I. À la Corse.
Corse, antique Cyrnos, que jadis cultiva
Des Phocéens errants la peuplade intrépide ;
Moindre que la Sardaigne et plus grande qu'Ilva,
Corse, riche en poissons, riche en cours d'eau limpide ;
Corse, climat terrible, aux étés dévorants1,
Où, lorsque Sirius ouvre ses yeux ardents,
Sous un ciel sans pitié l'homme épuisé succombe,
Épargne des bannis : car l'exil, c'est la tombe ;
Que ton sol soit léger à tous ces morts-vivants2.
II. Sur la même.
Une enceinte de rocs tout abrupte et sauvage ;
Au pied d'âpres coteaux de longs déserts maudits
Où ne rit au printemps nul gazon, nul ombrage ;
Des étés sans moissons, des automnes sans fruits !
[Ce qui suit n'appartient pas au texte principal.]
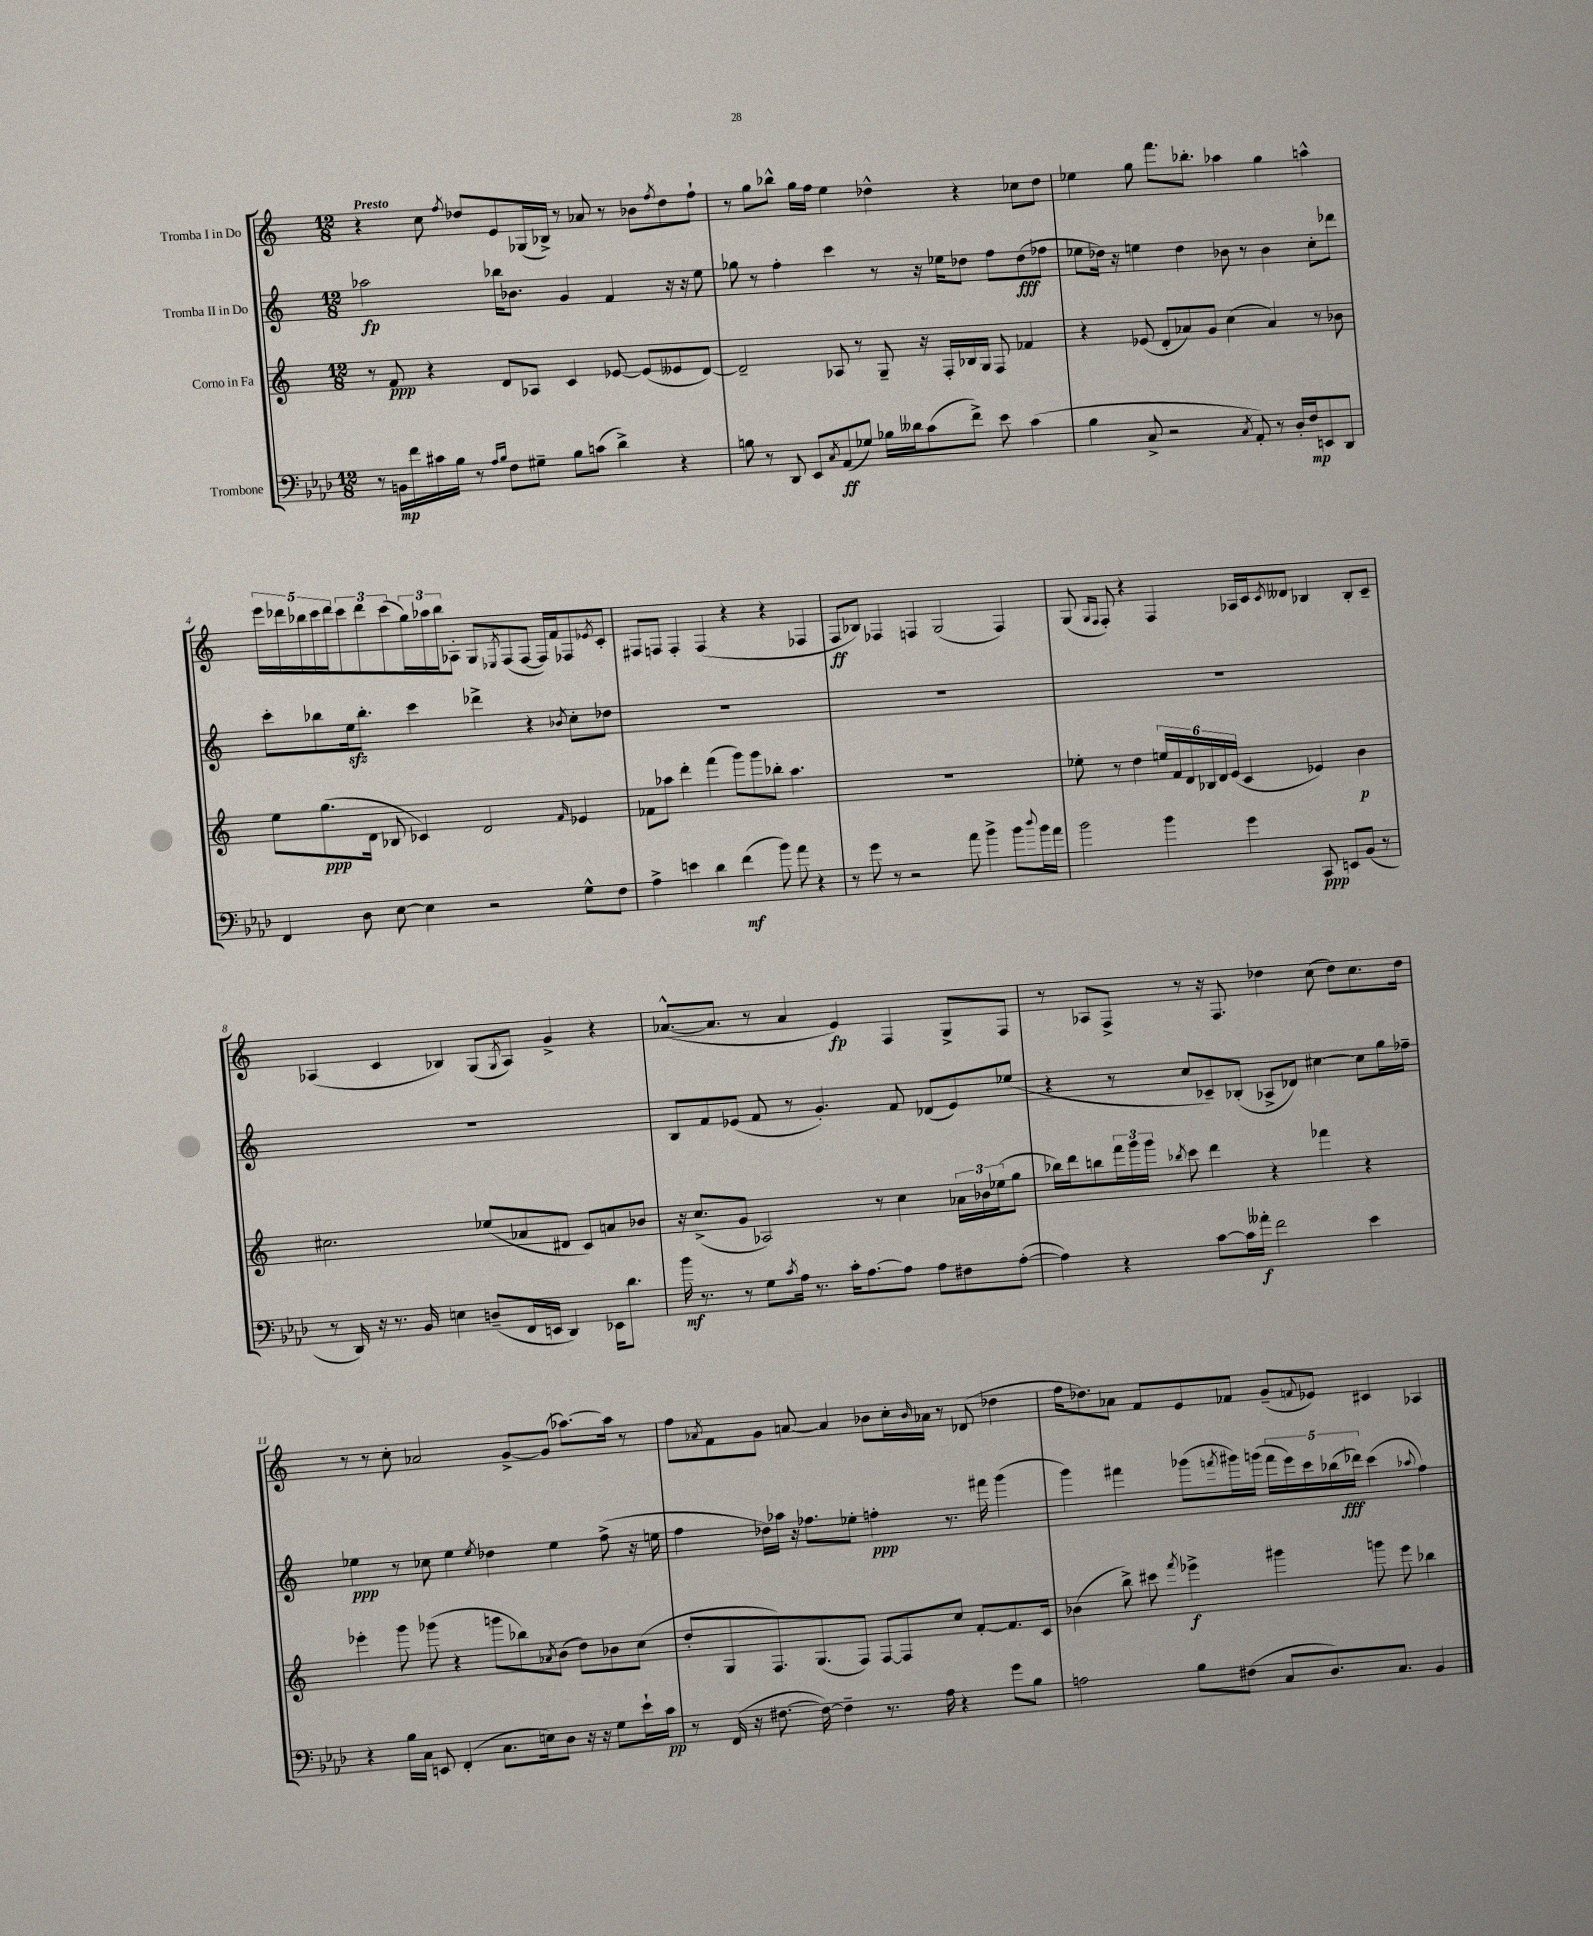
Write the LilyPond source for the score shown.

<<
\new StaffGroup <<
\new Staff = "s0" \with { instrumentName = "Tromba I in Do" } {
    \clef treble \key c \major \numericTimeSignature \time 12/8 \tempo "Presto"
    r4 c''8 \acciaccatura { f''8 } des''8 e'8 ges16( bes16->) r8 aes'8 r8 bes'8 \acciaccatura { f''8 } des''8 f''8-! |
    r8 g''8 bes''8-^ g''16 f''16 e''4 des''4-^ r4 ces''8 des''8 |
    ees''4 g''8 f'''8. bes''8.-. aes''4 g''4 a''4-^ |
    \tuplet 5/4 { e'''16 des'''16 bes''16 c'''16 des'''16 } \tuplet 3/2 { c'''8 des'''8 c'''8( } \tuplet 3/2 { g''16) aes''16 bes''16 } aes8-. g8 \acciaccatura { ees8 } f8( f8~ f16) f'16 fes8 \acciaccatura { ees'8 } c'8-. |
    fis8 f8 f4-. f4( r4 r4 fes4 |
    f8\ff bes8) fes4 f4 g2( f4) |
    g8( \grace { g16 f16 } f8-.) r4 f4 aes16 c'16 \acciaccatura { c'8 } deses'8 bes4 bes8-. c'8-- |
    aes4( c'4 bes4) g8( \acciaccatura { g8 } aes8) g'4-> r4 |
    aes'8.~-^( aes'8. r8 aes'4 e'4\fp) f4 g8-> f8 |
    r8 aes8 f8-> r8 r16 f8. des''4 c''8( des''8) c''8. des''16 |
    r8 r8 c''8-. aes'2 g'8~-> g'8( aes''8.~) aes''16 r8 |
    f''8 \acciaccatura { aes'8 } f'8 g'8 a'8~ a'4 bes'8 c''16-. \grace { bes'16 } aes'16 r8 des'8( des''4 |
    f''16 des''8.) aes'8 f'8 e'8 fes'8 g'8--( \appoggiatura { f'8 } ees'8) cis'4 aes4 \bar "|." |
}
\new Staff = "s1" \with { instrumentName = "Tromba II in Do" } {
    \clef treble \key c \major \numericTimeSignature \time 12/8
    aes''2\fp bes''16 bes'8. g'4 f'4 r16 r16 e''8 |
    ges''8 r8 f''4-. c'''4 r8 r16 ees''16 des''8 f''8 des''8\fff( fes''8 |
    ees''8 des''16) r16 e''4 des''4 bes'8 r8 bes'4 c''8-. des'''8 |
    c'''8-. bes''8 e''16\sfz bes''8.-. c'''4 des'''4-> r4 \acciaccatura { bes'8 } c''8-. des''8 |
    R1. |
    R1. |
    R1. |
    R1. |
    b8 f'8 ees'8( f'8 r8 g'4.-.) f'8 des'8( ees'8) ees''8( |
    r4 r8 c''8 ces'8--) bes8-.( aes8-> des'8) cis''4~ cis''8 g''16 fes''16-- |
    ees''4\ppp r8 ces''8 ees''4 \acciaccatura { ees''8 } des''4 ees''4 f''8->( r16 e''16 |
    f''4 des''16) aes''16 r16 fes''8. ees''8-. f''4-.\ppp r8. fis'''16 g'''4( |
    g'''4) fis'''4 ges'''8( \acciaccatura { f'''8 } gis'''16) g'''16( \tuplet 5/4 { f'''16 e'''16) c'''16 bes''16( des'''16\fff) } c'''4( \appoggiatura { aes''8 } f''4) \bar "|." |
}
\new Staff = "s2" \with { instrumentName = "Corno in Fa" } {
    \clef treble \key c \major \numericTimeSignature \time 12/8
    r8 f'8\ppp r4 d'8 aes8 c'4 ees'8~ ees'8( eeses'8 d'8~) |
    d'2-- aes8 r8 g8-- r16 f16-. bes16 g16 f8 fes'4 |
    r4 ees'8( d'8-. aes'8) g'8 c''4( aes'4) r8 bes'8 |
    e''8 g''8.\ppp( d'16 bes8 ces'4) d'2 \grace { f'16 } ees'4 |
    fes'8 aes''8 d'''4-. f'''4( g'''8) g'''8 bes''8-. aes''4. |
    R1. |
    ees''8-. r8 d''4 \tuplet 6/4 { e''16 f'16 d'16 bes16 d'16 e'16( } c'4 ees'4) b'4\p |
    cis''2. ees''8( aes'8 dis'8 c'8) a'8 bes'8 |
    r16 c''8.->( g'8 aes2) r8 c''4 \tuplet 3/2 { aes'16 bes'16 ees''16( } g''8 |
    bes''16) d'''16 b''8 \tuplet 3/2 { f'''16 g'''16 g'''16 } \acciaccatura { bes''8 } c'''8 d'''4 r4 fes'''4 r4 |
    ees'''4-. g'''8 ges'''8( r4 g'''8 bes''8) \acciaccatura { aes'8 } b'8( d''8) bes'8 c''8( |
    d''8-. g8 f8.) g8.( f8) f8~ f8 c''8 f'8~-. f'8. c'16 |
    bes'4( b''8->) cis'''8 \acciaccatura { f'''8 } ees'''4->\f gis'''4 g'''8 ees'''8 bes''4 \bar "|." |
}
\new Staff = "s3" \with { instrumentName = "Trombone" } {
    \clef bass \key aes \major \numericTimeSignature \time 12/8
    r8 b,16\mp f'16 cis'16 bes16 r8 \grace { aes16 bes16 } f8 gis8-- bes8 c'8( des'4->) r4 |
    b8 r8 des,8 ees,8 \acciaccatura { c8 } aes,8\ff( ges8) bes16 deses'16 c'8( f'8->) ees'8 c'4( |
    bes4 c8-> r2 \acciaccatura { c8 } aes,8-.) r8 des16-. f16\mp e,8 des,8 |
    f,4 des8 ees8~ ees4 r2 g8-^ f8 |
    aes4-> e'4 des'4 f'4\mf( bes'8) aes'8 r4 |
    r8 g'8 r8 r2 aes'8 bes'4-> bes'8 \appoggiatura { des''8 } bes'16 aes'16 |
    bes'2 bes'4 g'4 c,8\ppp e,8 bes,8( r8 |
    r8 des,16) r16 r8. bes,16 e4 d8--( f,16 e,16 des,4) ees,16 des'8. |
    bes'16\mf r8. r8 g8 \acciaccatura { c'8 } aes16 r8. c'16-. aes8.~ aes8 aes8 fis8 aes8~-.( |
    aes4) r4 c'8~ c'16 aeses'16-.\f f'2 ees'4 |
    r4 bes16 c16 e,8 f,4-.( c8. e16) des8 r16 r16 g8 ees'16-! c'16\pp |
    r8 f,16( r16 fis8.~ fis16~) fis4-- r8. aes16 r4 g'8 bes8 |
    a2 bes8 fis8( c8 des8.) c8. bes,4 \bar "|." |
}
>>
>>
Jamais, quand les frimas viennent blanchir ces plaines,
La liqueur de Pallas sous mon toit n'a brûlé ;
Ni pain, ni douce flamme au foyer, ni fontaines :
Qu'y trouver ? un exil ; qu'y voir ? un exilé.
III. Plainte.
Quand d'un homme égorgé tu fouilles la blessure,
Ami, tu ne crois pas assez grand son malheur !
Laisse en paix le vaincu : quelquefois sous l'injure
Un bras mort se ranime et perce le vainqueur.
- ↑ Toutes ces pièces ont été composées pendant l'exil de l'auteur en Corse. Voir notre notice sur Sénèque.